### REQUIRED ACTION
From the line that contains "casi perdida, después de cinco años" down to the last line of the data below, transcribe every line exactly.

Collected data entries:
......

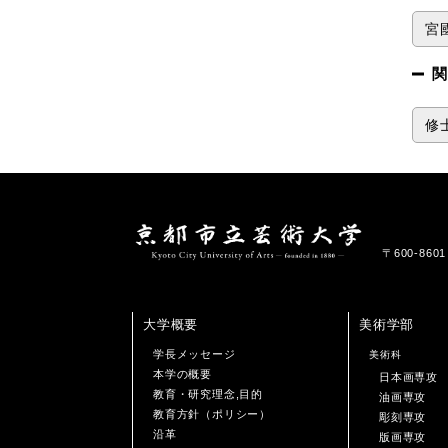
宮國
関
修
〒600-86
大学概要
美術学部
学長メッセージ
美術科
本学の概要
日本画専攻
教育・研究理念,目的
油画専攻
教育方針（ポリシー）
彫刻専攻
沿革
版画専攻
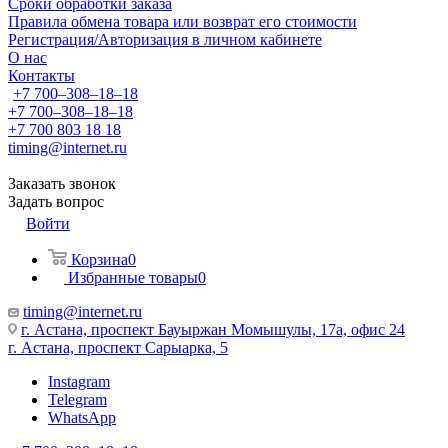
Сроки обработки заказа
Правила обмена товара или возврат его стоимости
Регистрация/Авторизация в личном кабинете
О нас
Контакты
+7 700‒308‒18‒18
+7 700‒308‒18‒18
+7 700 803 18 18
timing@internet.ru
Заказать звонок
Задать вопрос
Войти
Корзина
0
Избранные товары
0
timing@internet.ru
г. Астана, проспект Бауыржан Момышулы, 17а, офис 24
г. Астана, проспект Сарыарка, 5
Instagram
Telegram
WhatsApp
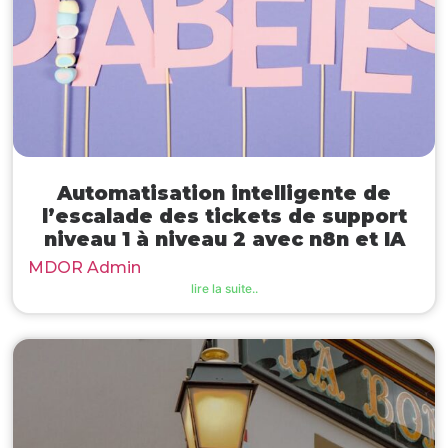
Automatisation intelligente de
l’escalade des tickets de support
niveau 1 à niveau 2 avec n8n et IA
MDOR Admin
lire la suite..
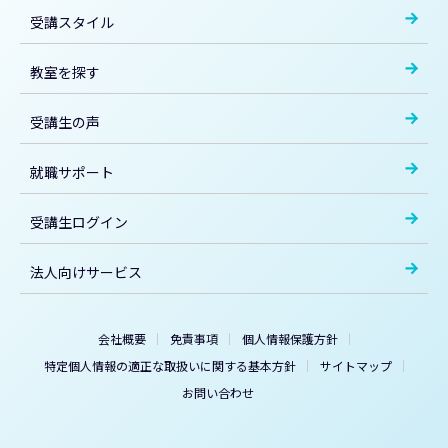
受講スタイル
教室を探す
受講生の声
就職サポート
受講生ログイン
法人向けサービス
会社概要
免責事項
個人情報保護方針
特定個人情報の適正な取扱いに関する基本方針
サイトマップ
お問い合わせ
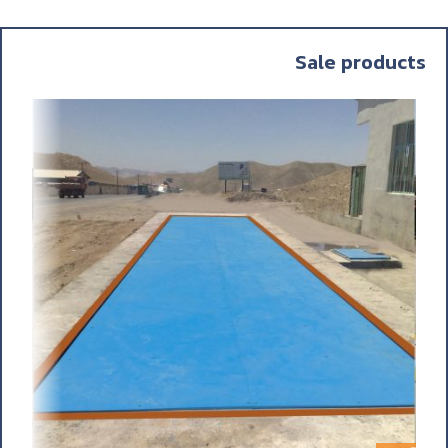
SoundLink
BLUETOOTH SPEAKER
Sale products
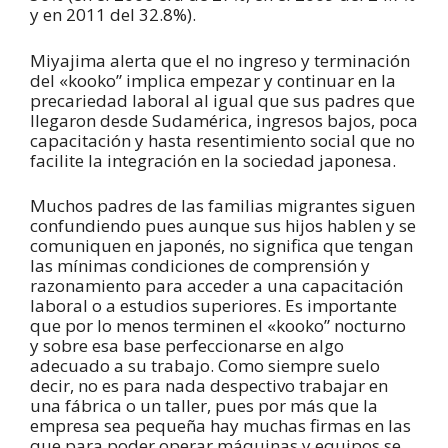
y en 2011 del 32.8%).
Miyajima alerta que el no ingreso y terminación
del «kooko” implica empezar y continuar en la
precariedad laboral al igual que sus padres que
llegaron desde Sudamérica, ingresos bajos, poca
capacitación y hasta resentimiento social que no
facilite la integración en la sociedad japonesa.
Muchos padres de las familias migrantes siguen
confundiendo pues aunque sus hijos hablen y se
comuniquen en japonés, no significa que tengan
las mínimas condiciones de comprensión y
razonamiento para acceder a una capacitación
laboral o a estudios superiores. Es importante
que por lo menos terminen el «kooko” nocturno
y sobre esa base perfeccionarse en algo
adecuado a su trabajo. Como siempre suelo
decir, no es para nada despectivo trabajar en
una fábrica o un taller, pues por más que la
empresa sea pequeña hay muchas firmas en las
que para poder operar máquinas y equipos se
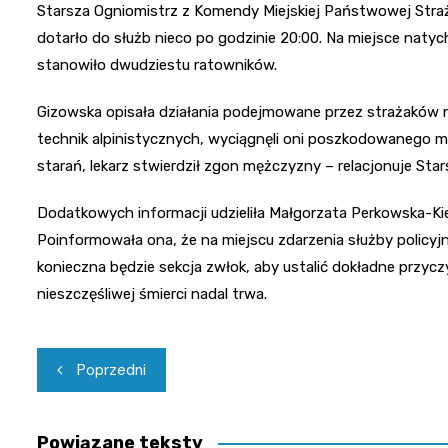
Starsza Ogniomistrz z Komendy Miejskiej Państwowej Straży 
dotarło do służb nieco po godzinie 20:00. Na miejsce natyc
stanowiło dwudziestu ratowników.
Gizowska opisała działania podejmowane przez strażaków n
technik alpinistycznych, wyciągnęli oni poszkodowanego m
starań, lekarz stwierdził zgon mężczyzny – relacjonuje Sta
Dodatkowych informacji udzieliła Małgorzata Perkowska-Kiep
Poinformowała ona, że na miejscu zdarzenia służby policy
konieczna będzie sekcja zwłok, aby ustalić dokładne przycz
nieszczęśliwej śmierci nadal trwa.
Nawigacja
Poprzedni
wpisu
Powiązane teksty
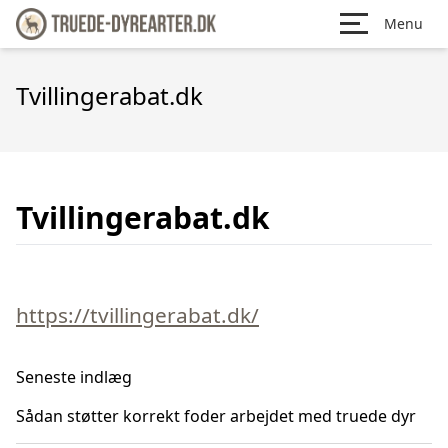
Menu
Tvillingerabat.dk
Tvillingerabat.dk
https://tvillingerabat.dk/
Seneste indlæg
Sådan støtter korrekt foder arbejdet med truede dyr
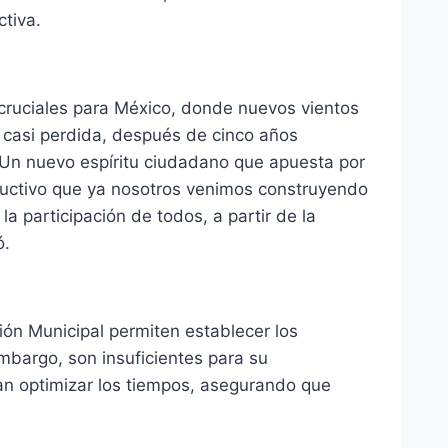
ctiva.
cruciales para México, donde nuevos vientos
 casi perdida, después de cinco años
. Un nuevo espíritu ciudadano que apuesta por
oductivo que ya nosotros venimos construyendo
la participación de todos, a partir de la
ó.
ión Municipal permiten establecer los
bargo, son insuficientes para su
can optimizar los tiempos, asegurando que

......

### TASK RESPONSE
 casi perdida, después de cinco años
. Un nuevo espíritu ciudadano que apuesta por
oductivo que ya nosotros venimos construyendo
la participación de todos, a partir de la
ó.
ión Municipal permiten establecer los
bargo, son insuficientes para su
can optimizar los tiempos, asegurando que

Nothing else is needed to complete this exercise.